Jose Luis Cordova Herrera, the undocumented dairy worker who was detained by Customs and Border Protection (CBP) after a dental visit in Vermont last month, has finally been freed on bond. Immigrant rights group Migrant Justice, which led the charge to free him, said that agents were waiting in the parking lot and followed the car—being driven by a documented immigrant—for eight miles before pulling them over. But while Cordova Herrera is now free thanks to public outcry, he continues to remain under the ongoing threat of deportation.
“I want to thank everyone who supported me while I was locked up,” Cordova Herrera, a husband and father who sends his wages to his family in Mexico, said in a statement to ThinkProgress. “Being in prison you have a lot of time to think, to meditate, and I came to realize how important it is to be part of an organization like Migrant Justice. My freedom is proof of the power of an organized community.”

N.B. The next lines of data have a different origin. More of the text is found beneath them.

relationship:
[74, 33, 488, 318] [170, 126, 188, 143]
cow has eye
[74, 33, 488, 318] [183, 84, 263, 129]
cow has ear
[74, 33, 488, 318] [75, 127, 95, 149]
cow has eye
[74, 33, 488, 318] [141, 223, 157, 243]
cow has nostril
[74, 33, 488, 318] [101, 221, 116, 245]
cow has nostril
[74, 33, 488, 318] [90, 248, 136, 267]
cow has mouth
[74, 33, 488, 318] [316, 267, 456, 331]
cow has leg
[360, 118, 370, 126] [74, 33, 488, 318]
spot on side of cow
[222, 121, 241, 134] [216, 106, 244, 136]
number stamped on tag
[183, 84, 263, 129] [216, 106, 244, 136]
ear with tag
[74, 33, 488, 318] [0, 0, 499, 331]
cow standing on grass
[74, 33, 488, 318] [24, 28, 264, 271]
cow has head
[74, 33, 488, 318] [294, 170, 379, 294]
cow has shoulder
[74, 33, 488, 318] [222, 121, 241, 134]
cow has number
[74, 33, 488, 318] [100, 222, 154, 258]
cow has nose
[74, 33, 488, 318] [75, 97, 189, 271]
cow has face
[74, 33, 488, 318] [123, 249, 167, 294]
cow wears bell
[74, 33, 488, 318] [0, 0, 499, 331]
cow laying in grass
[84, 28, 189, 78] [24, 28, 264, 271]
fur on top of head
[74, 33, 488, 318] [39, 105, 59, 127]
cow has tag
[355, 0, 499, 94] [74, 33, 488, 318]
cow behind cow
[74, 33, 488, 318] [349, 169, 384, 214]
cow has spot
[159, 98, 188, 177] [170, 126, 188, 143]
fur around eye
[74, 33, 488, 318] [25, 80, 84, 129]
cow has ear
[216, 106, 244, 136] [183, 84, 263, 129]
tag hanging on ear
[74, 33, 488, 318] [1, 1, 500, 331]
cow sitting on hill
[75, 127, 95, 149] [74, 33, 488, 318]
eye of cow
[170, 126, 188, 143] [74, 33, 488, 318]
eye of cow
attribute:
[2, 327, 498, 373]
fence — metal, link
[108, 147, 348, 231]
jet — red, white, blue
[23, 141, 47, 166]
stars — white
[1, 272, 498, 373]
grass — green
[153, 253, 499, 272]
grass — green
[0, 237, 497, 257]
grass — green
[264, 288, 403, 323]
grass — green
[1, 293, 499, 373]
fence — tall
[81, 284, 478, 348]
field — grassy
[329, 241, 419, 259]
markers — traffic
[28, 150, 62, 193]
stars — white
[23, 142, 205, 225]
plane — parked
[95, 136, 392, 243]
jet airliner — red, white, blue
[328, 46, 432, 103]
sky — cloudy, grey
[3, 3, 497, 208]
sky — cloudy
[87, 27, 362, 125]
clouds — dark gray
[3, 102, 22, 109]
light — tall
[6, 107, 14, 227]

Border Patrol continues to dispute that agents were waiting outside the dental office, “reneging on the Department of Homeland Security’s guidance to avoid ‘sensitive locations’ like hospitals, schools, and places of worship so as not to disrupt the daily activities of those areas.” But federal immigration agents have shown themselves to be purposefully flouting their own policies, last year stalking a 10-year-old girl with cerebral palsy and taking her into custody after emergency surgery.
Cordova Herrera will still have to return to immigration court, but his release is still no doubt a victory for the thousands of Vermonters who supported and rallied for him, including Vermont’s congressional delegation. Stating that Cordova Herrera has no criminal record, Senators Patrick Leahy and Bernie Sanders and Congressman Peter Welch wrote in a letter that “it is unclear why ICE would consider Mr. Cordova Herrera an enforcement priority.”